An IA expert says reporting to the CFO may divert IA resources disproportionally to finance vs other areas.
More than three-quarters of US publicly traded companies’ internal audit (IA) functions report administratively to the CFO, although a similar percentage of IA professionals see reporting to the CEO as ideal.
- Presenting to a meeting of NeuGroup for Internal Audit Executives, Richard Chambers, a former head of the Institute of Internal Auditors (IIA) and a longtime IA practitioner, noted that seeming disconnect as one of several alarm bells IA professionals should consider.
- IA reporting to the CFO does not violate audit standards, but it may hinder it from carrying out its function fully, or at least foster that perception.
- “When IA reports to the CFO, there tends to be a much higher incidence of it doing work in financial reporting and finance-related risks,” Mr. Chambers said.
The numbers. According to the IIA’s 2022 North American Pulse of Internal Audit report , 76% of chief audit executives (CAEs) say they work administratively for their CFOs. In response, Mr. Chambers launched a poll on LinkedIn that drew 1,700 responses.
- “My question was, ‘Ideally, where should IA report administratively within the organization?’ It wasn’t even a contest,” Mr. Chambers said, with 74% citing the CEO, 11% the CRO and the CFO at 9%.

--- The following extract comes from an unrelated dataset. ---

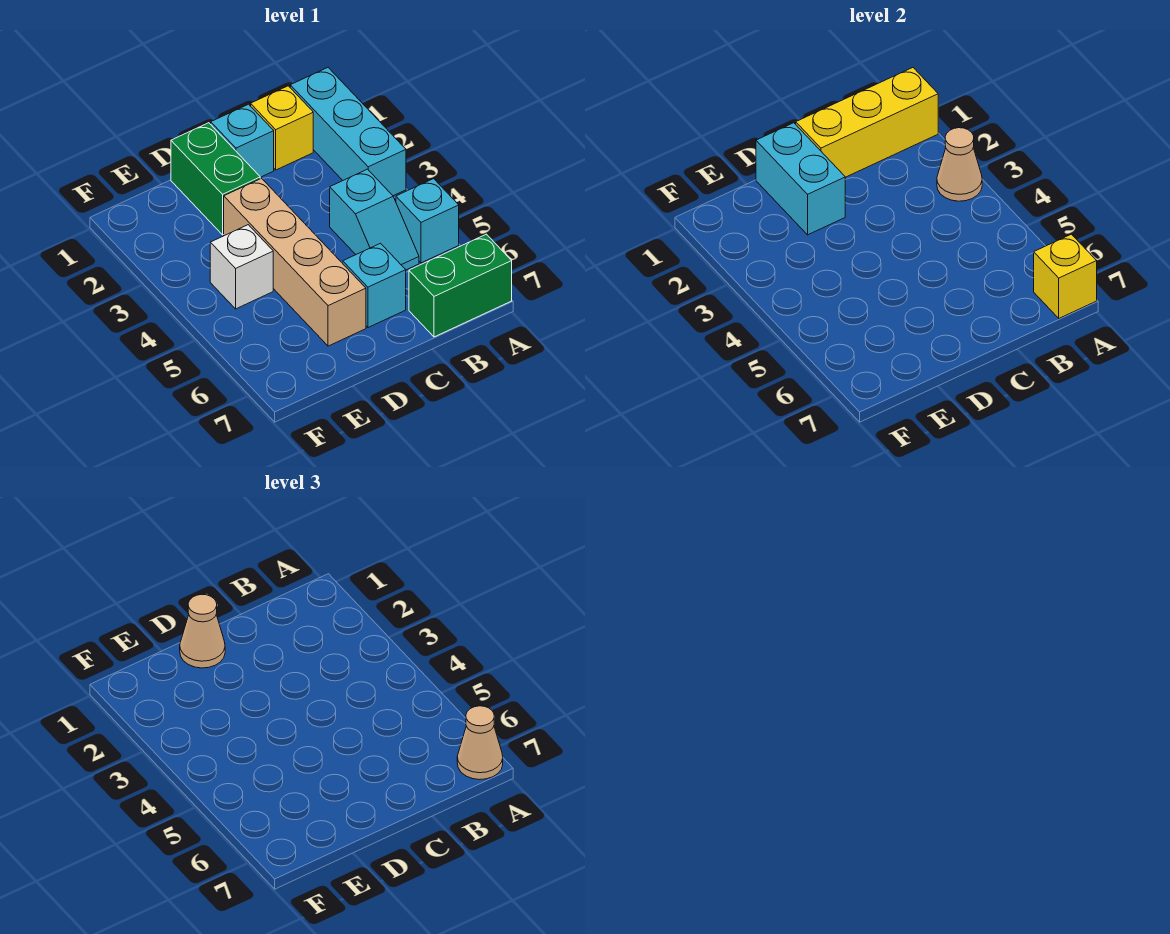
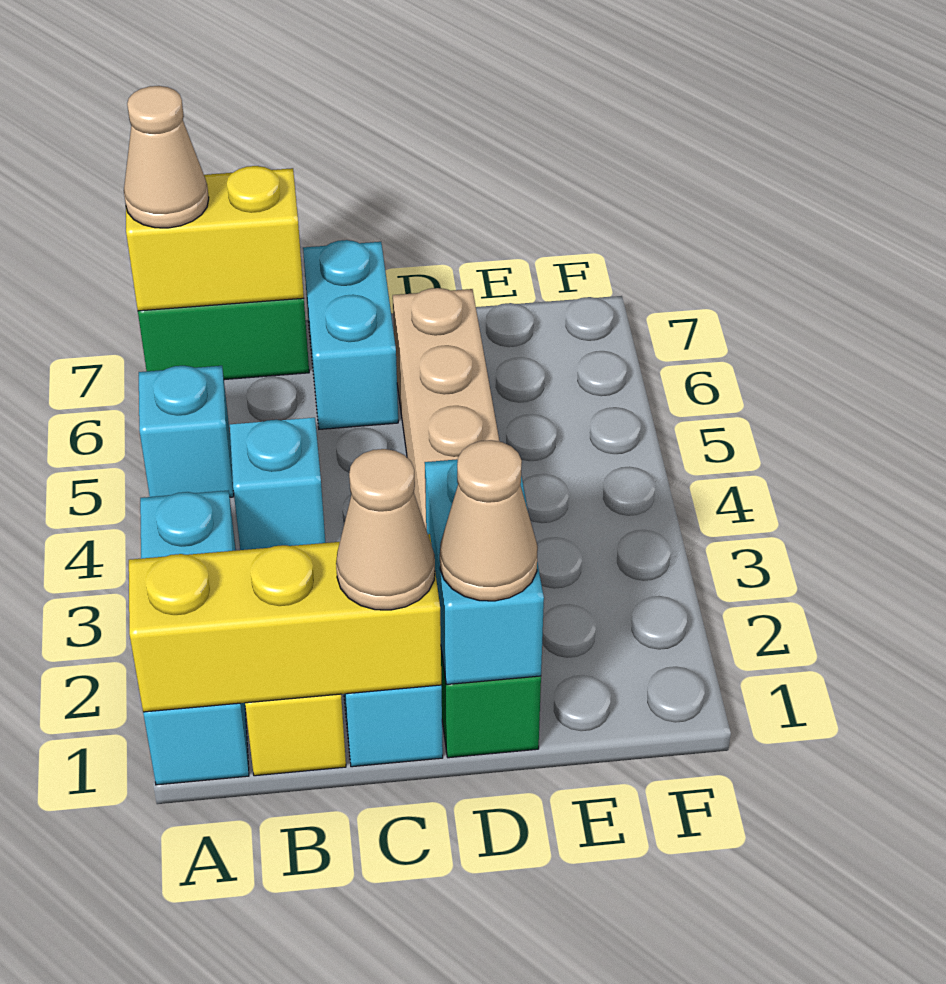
tan cone A3 level 2 -> tan cone C1 level 3
yellow brick A7 level 2 -> yellow brick A7:B7 level 2
cyan brick C6 level 1 -> cyan brick C6:C7 level 1
white brick E4 level 1 -> none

Supporting the CFO line. One member said IA would be way down the list of priorities of his company’s CEO, who is effectively the head of sales and dealing with a host of macro business issues.
- As is often the case, the company’s CFO once worked in IA and so understands it better than the CEO, he said. So while Mr. Chambers’ poll may reflect what’s best theoretically, in practical terms reporting to the CFO is a more practical model.
- “The skill set of the CFO is better aligned with what IA is trying to do, and having an informed sponsor or stakeholder is much more effective than having someone at the CEO level,” the executive said.
Other perspectives. Each company is different. IA reporting to the CFO may be most appropriate in many cases, Mr. Chambers said, and IA’s tendency to retain responsibility for Sarbanes-Oxley (SOX) reporting can channel it toward the CFO. However, there are issues to consider.
- Mr. Chamber’s biggest concern is that CFOs, who typically view themselves as the function’s caretaker, may unintentionally interfere with IA or be perceived as interfering within the organization.
- And reporting to the CFO may also disproportionally steer IA resources to financial issues, when risks and the need for controls abound in areas ranging from supply chains to climate and cyber.
Enlightening the CEO. Mr. Chambers recalled working for a four-star command in the Army and similar criticism arising about generals, like CEOs, not having time to listen to audit.
- “We had no choice, we had to do it, and lo and behold these generals found it was very enlightening to have audit working directly for them,” he said.